(Beginning of Extract to read)

Colin Gibson

Personal information
- Full name: Colin John Gibson
- Date of birth: 6 April 1960 (age 66)
- Place of birth: Bridport, England
- Height: 5 ft 8 in (1.73 m)
- Positions: Left-back; midfielder;

Youth career
- 1976–1978: Aston Villa

Senior career*
- Years: Team / Apps / (Gls)
- 1978–1985: Aston Villa / 185 / (10)
- 1985–1990: Manchester United / 79 / (9)
- 1990: → Port Vale (loan) / 6 / (2)
- 1990–1994: Leicester City / 59 / (4)
- 1994: Blackpool / 2 / (0)
- 1994–1995: Walsall / 33 / (0)
- Total:  / 364 / (25)

International career
- 1981: England U21 / 1 / (0)
- 1984: England B / 1 / (0)

= Colin Gibson (footballer, born 1960) =

English footballer (born 1960)

Colin John Gibson (born 6 April 1960) is an English former footballer. He was an attacking left back who could also play in midfield. In a 17-year career, he scored 34 goals in 448 league and cup appearances and also won caps for the England under-21 and England B teams.

(End of Extract to read)

*Requirement 1*.
Report each line of the records below that includes the string "Ciutat". Matching is case-sensitive.

(Beginning of Data in this exercise)

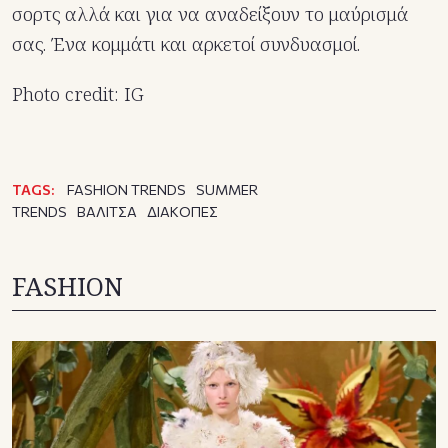
σορτς αλλά και για να αναδείξουν το μαύρισμά
σας. Ένα κομμάτι και αρκετοί συνδυασμοί.
Photo credit: IG
TAGS:
FASHION TRENDS
SUMMER
TRENDS
ΒΑΛΙΤΣΑ
ΔΙΑΚΟΠΕΣ
FASHION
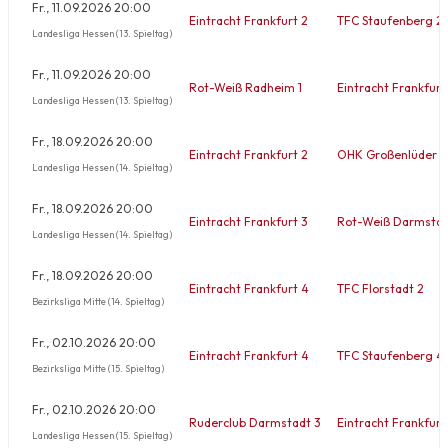
Fr., 11.09.2026 20:00
Eintracht Frankfurt 2
TFC Staufenberg 2
Landesliga Hessen (13. Spieltag)
Fr., 11.09.2026 20:00
Rot-Weiß Radheim 1
Eintracht Frankfurt
Landesliga Hessen (13. Spieltag)
Fr., 18.09.2026 20:00
Eintracht Frankfurt 2
OHK Großenlüder 2
Landesliga Hessen (14. Spieltag)
Fr., 18.09.2026 20:00
Eintracht Frankfurt 3
Rot-Weiß Darmstad
Landesliga Hessen (14. Spieltag)
Fr., 18.09.2026 20:00
Eintracht Frankfurt 4
TFC Florstadt 2
Bezirksliga Mitte (14. Spieltag)
Fr., 02.10.2026 20:00
Eintracht Frankfurt 4
TFC Staufenberg 4
Bezirksliga Mitte (15. Spieltag)
Fr., 02.10.2026 20:00
Ruderclub Darmstadt 3
Eintracht Frankfurt
Landesliga Hessen (15. Spieltag)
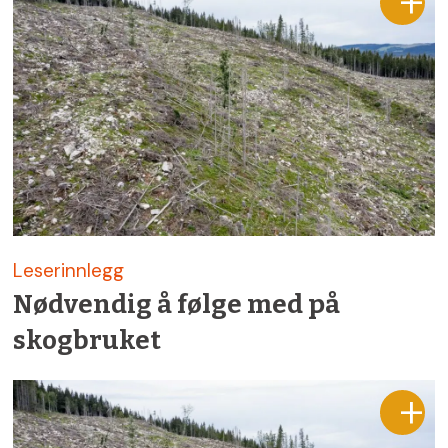
Leserinnlegg
Nødvendig å følge med på
skogbruket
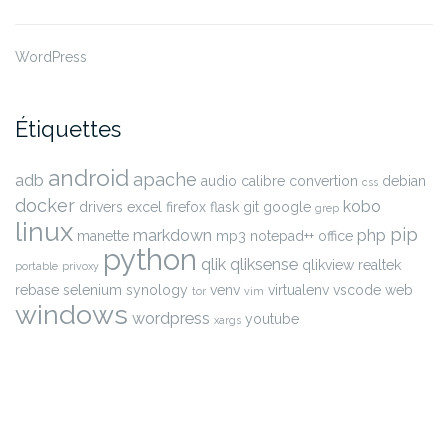
WordPress
Étiquettes
android
apache
adb
audio
calibre
convertion
debian
css
docker
kobo
drivers
excel
firefox
flask
git
google
grep
linux
pip
markdown
php
manette
mp3
notepad++
office
python
qlik
qliksense
qlikview
realtek
portable
privoxy
rebase
selenium
synology
venv
virtualenv
vscode
web
tor
vim
windows
wordpress
youtube
xargs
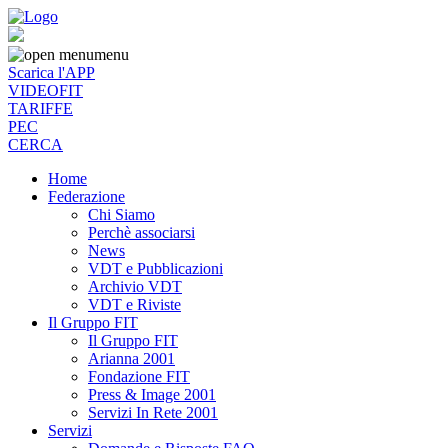
menu
Scarica l'APP
VIDEOFIT
TARIFFE
PEC
CERCA
Home
Federazione
Chi Siamo
Perchè associarsi
News
VDT e Pubblicazioni
Archivio VDT
VDT e Riviste
Il Gruppo FIT
Il Gruppo FIT
Arianna 2001
Fondazione FIT
Press & Image 2001
Servizi In Rete 2001
Servizi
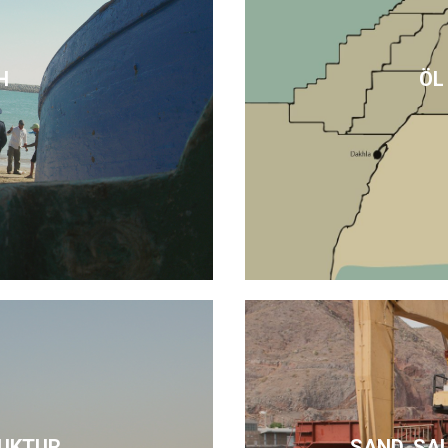
H
ÖL
UKTUR
SAND, SA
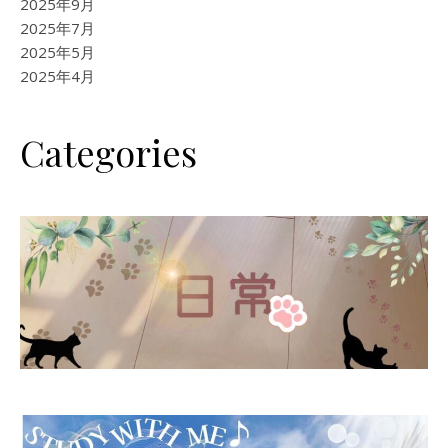
2025年9月
2025年7月
2025年5月
2025年4月
Categories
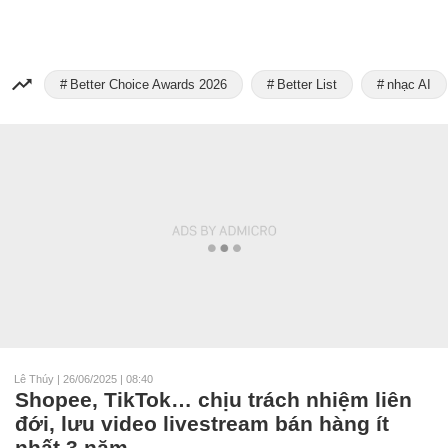
Better Choice Awards 2026
Better List
nhạc AI
Lê Thúy
|
26/06/2025 | 08:40
Shopee, TikTok… chịu trách nhiệm liên
đới, lưu video livestream bán hàng ít
nhất 3 năm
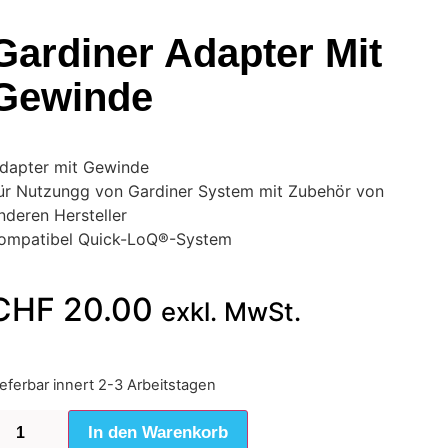
Gardiner Adapter Mit
Gewinde
dapter mit Gewinde
ür Nutzungg von Gardiner System mit Zubehör von
nderen Hersteller
ompatibel Quick-LoQ®-System
CHF
20.00
exkl. MwSt.
ieferbar innert 2-3 Arbeitstagen
In den Warenkorb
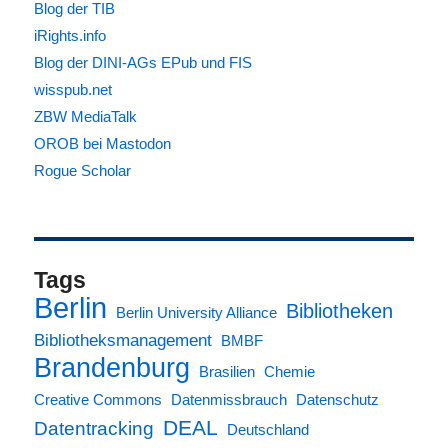
Blog der TIB
iRights.info
Blog der DINI-AGs EPub und FIS
wisspub.net
ZBW MediaTalk
OROB bei Mastodon
Rogue Scholar
Tags
Berlin
Bibliotheken
Berlin University Alliance
Bibliotheksmanagement
BMBF
Brandenburg
Brasilien
Chemie
Creative Commons
Datenmissbrauch
Datenschutz
DEAL
Datentracking
Deutschland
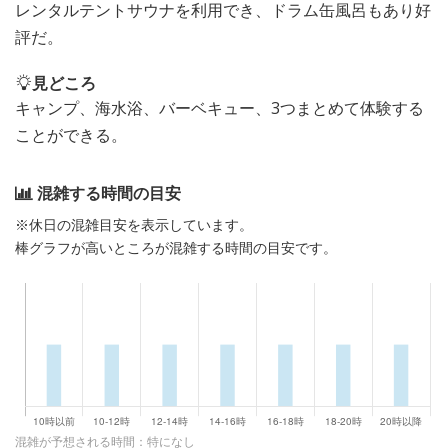
レンタルテントサウナを利用でき、ドラム缶風呂もあり好
評だ。
見どころ
キャンプ、海水浴、バーベキュー、3つまとめて体験する
ことができる。
混雑する時間の目安
※休日の混雑目安を表示しています。
棒グラフが高いところが混雑する時間の目安です。
混雑が予想される時間：特になし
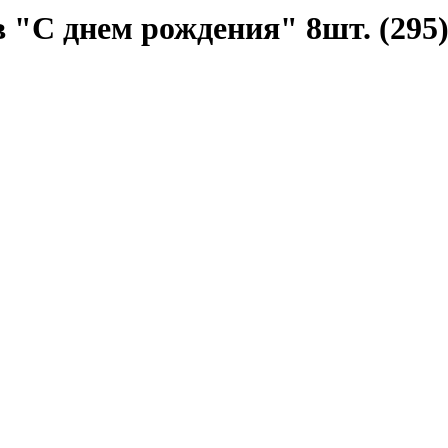
 "С днем рождения" 8шт. (295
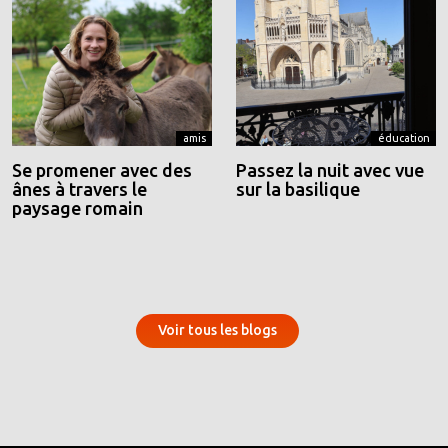
amis
éducation
Se promener avec des
Passez la nuit avec vue
ânes à travers le
sur la basilique
paysage romain
Voir tous les blogs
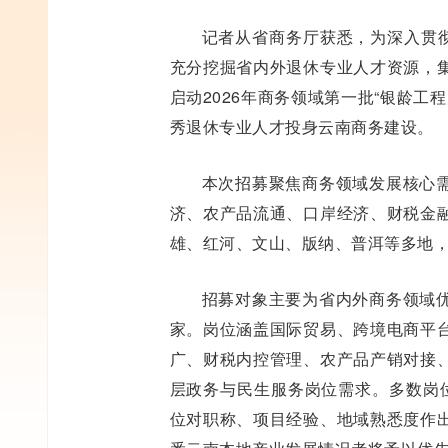
记者从省商务厅获悉，为深入贯彻
充分挖掘省内外退休专业人才资源，
启动2026年商务领域第一批“银龄工
秀退休专业人才投身云南商务建设。
本次招募聚焦商务领域发展核心
济、农产品流通、口岸经济、财税金
雄、红河、文山、版纳、普洱等多地
招募对象主要为省内外商务领域
家。岗位涵盖国际贸易、跨境电商平
广、财税内控管理、农产品产销对接
层政务与民生服务岗位需求。多数岗
位对职称、项目经验、地域熟悉度作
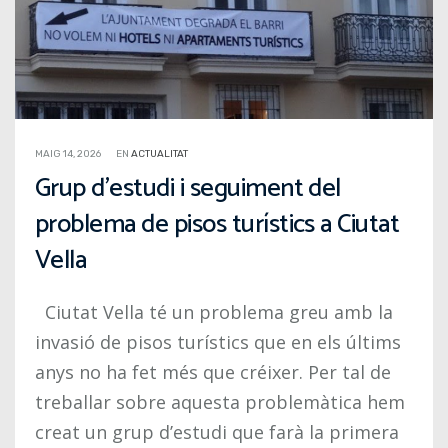
MAIG 14, 2026
EN
ACTUALITAT
Grup d’estudi i seguiment del
problema de pisos turístics a Ciutat
Vella
Ciutat Vella té un problema greu amb la
invasió de pisos turístics que en els últims
anys no ha fet més que créixer. Per tal de
treballar sobre aquesta problemàtica hem
creat un grup d’estudi que farà la primera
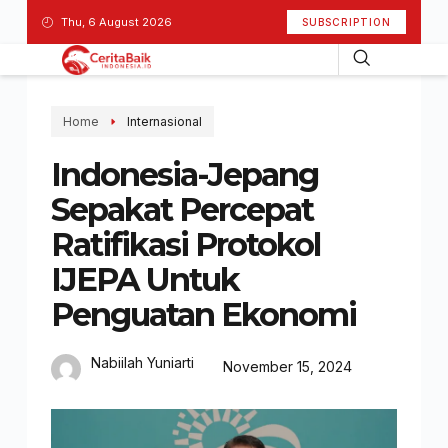
Thu, 6 August 2026
SUBSCRIPTION
Home
Internasional
Indonesia-Jepang
Sepakat Percepat
Ratifikasi Protokol
IJEPA Untuk
Penguatan Ekonomi
Nabiilah Yuniarti
November 15, 2024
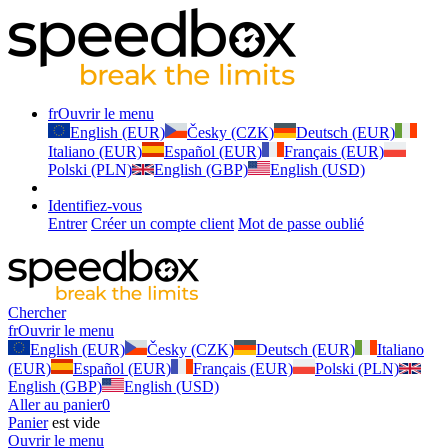
fr
Ouvrir le menu
English (EUR)
Česky (CZK)
Deutsch (EUR)
Italiano (EUR)
Español (EUR)
Français (EUR)
Polski (PLN)
English (GBP)
English (USD)
Identifiez-vous
Entrer
Créer un compte client
Mot de passe oublié
Chercher
fr
Ouvrir le menu
English (EUR)
Česky (CZK)
Deutsch (EUR)
Italiano
(EUR)
Español (EUR)
Français (EUR)
Polski (PLN)
English (GBP)
English (USD)
Aller au panier
0
Panier
est vide
Ouvrir le menu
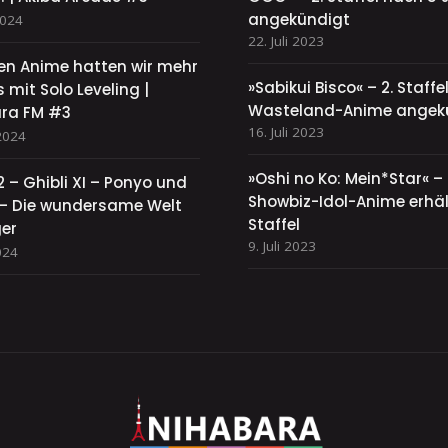
angekündigt
2024
22. Juli 2023
sen Anime hatten wir mehr
»Sabikui Bisco« – 2. Staff
 mit Solo Leveling |
Wasteland-Anime angek
ra FM #3
16. Juli 2023
2024
»Oshi no Ko: Mein*Star« –
2 – Ghibli XI – Ponyo und
Showbiz-Idol-Anime erhält
y – Die wundersame Welt
Staffel
ger
9. Juli 2023
024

(End of Data in this exercise)

*Requirement 2*.
In the Colin Gibson profile, which club was he with during his youth career?

*Your response 1*.
problema de pisos turístics a Ciutat
Ciutat Vella té un problema greu amb la

*Your response 2*.
Aston Villa, from 1976 to 1978.